While a lot of pet retailers and manufacturers are still treading water and learning to swim in the social media pool, they have nevertheless discovered the important role that bloggers play in their online marketing strategies.
“I’ve turned heavily to bloggers on behalf of my clients since they provide great insights to their readers through product reviews and features,” confided Payne. “Bloggers really help readers cut through the cluttered advertising space and are a great, trustworthy resource to their readers because they give their honest opinions of the products we send them to review. Plus, blog reviews sometimes raise interesting points. Thus, in a way they are helping companies with their research and development.
It is not only smaller companies and independent retailers that are relying on bloggers; companies with big budgets and huge presence in the market place such as Nestle Purina are doing it too.
In fact, with all forms of advertising available to them, they have twice in recent months turned directly to bloggers to launch new products.

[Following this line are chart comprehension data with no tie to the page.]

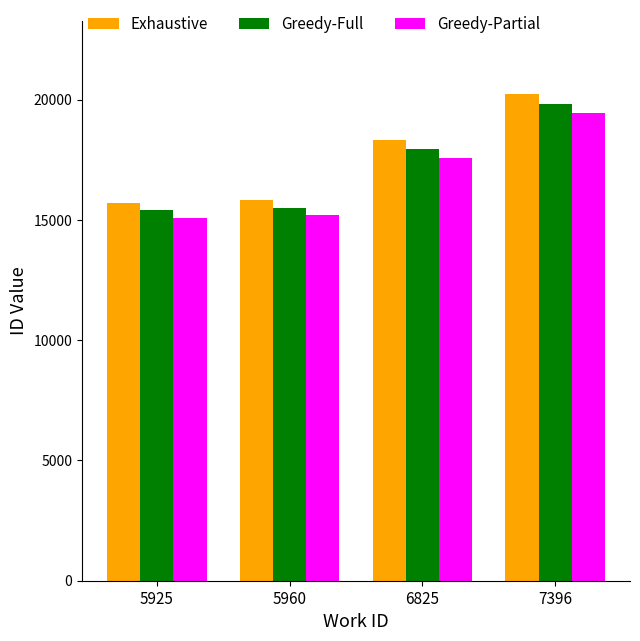

Reading left to right, list all the values displayed in this chart.

Exhaustive: 5925=15708.0	5960=15829.0	6825=18304.7	7396=20230.0
Greedy-Full: 5925=15393.8	5960=15512.4	6825=17938.6	7396=19825.4
Greedy-Partial: 5925=15079.7	5960=15195.8	6825=17572.5	7396=19420.8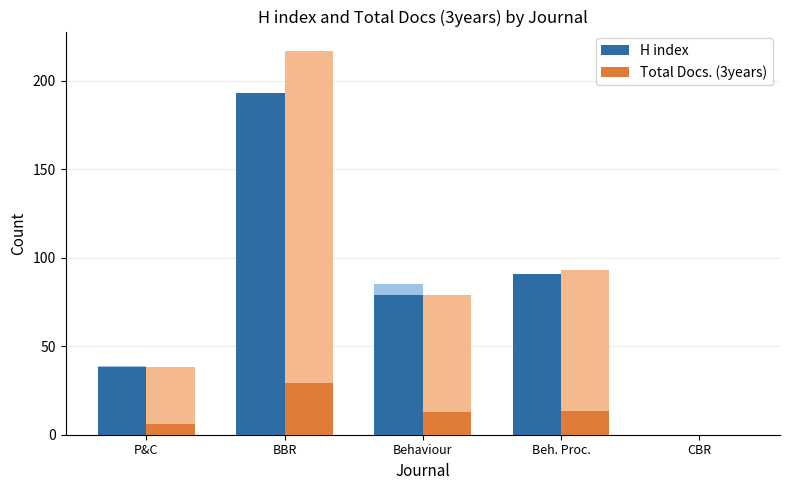

Which series has the largest total across all categories?

H index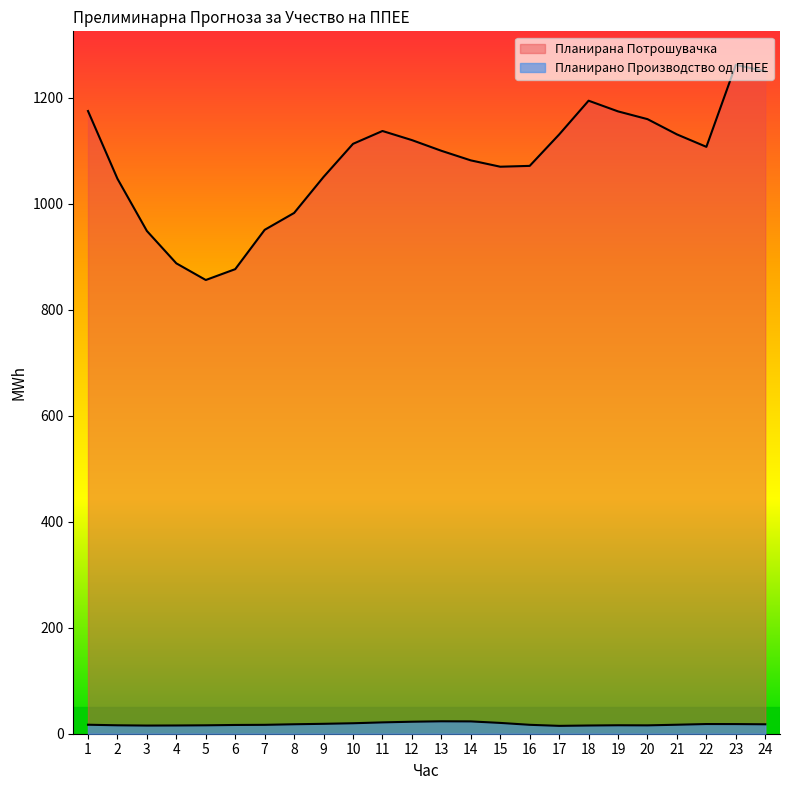

Reading left to right, list all the values displayed in this chart.

Планирано Производство од ППЕЕ: 17.0	15.9	15.4	15.5	15.9	16.5	16.8	17.8	18.7	19.7	21.4	22.6	23.4	23.2	20.4	16.8	14.8	15.5	16.0	15.8	17.0	18.3	18.2	17.8
Планирана Потрошувачка: 1174.6	1046.9	948.3	887.3	855.9	876.3	950.5	982.4	1050.3	1112.7	1136.9	1119.8	1099.6	1081.5	1069.6	1071.1	1130.4	1194.1	1173.9	1159.3	1130.5	1107.0	1261.8	1249.4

Most recently, it was to launch a new wet food for cats called Purina ONE SMARTBLEND.
They targeted bloggers with an email that said. “As a resource to the pet community, we’d like you to consider being a part of our inner circle and be one of the first to try this new line of food.”
Bloggers who agreed to participate were sent an Inner Circle Kit, containing free samples of each of the eight wet food recipes, along with details about the product. And it was suggested to them that if the kitties in the blogger’s life enjoyed the contents, they should share the experience on social networking platforms. And, in addition, each participating blogger was given sample pack to give away to their followers (at the blogger’s expense). All this led up to a further 25 000 free sample giveaway on the brand’s Facebook page.
“The idea is to spread awareness of the new line with a three-pronged approach,” explained Niky Roberts a public relations spokesperson for the St. Louis, MI-based company.
“Firstly, it introduced the products to relevant and influential bloggers. Secondly, it made product samples available for the readers of such blogs and thirdly, it rewarded up to 25,000 fans of the Purina ONE Facebook page with samples of the new product. There aren’t a set number of cat-lovers that we are trying to reach. The focus is on building meaningful relationships with bloggers and engaging with consumers who love cats as much as we do.”
At the recent Superzoo trade show in Las Vegas, Superzoo University hosted workshops focusing on the new social media and how to use this platform to its best advantage. For pet industry professionals who feel they are not quite yet up to speed, take solace in the fact that everyone is feeling the spin on the same hamster wheel. It’s difficult to keep up with constant change.
Perhaps overwhelmed should be the new buzzword.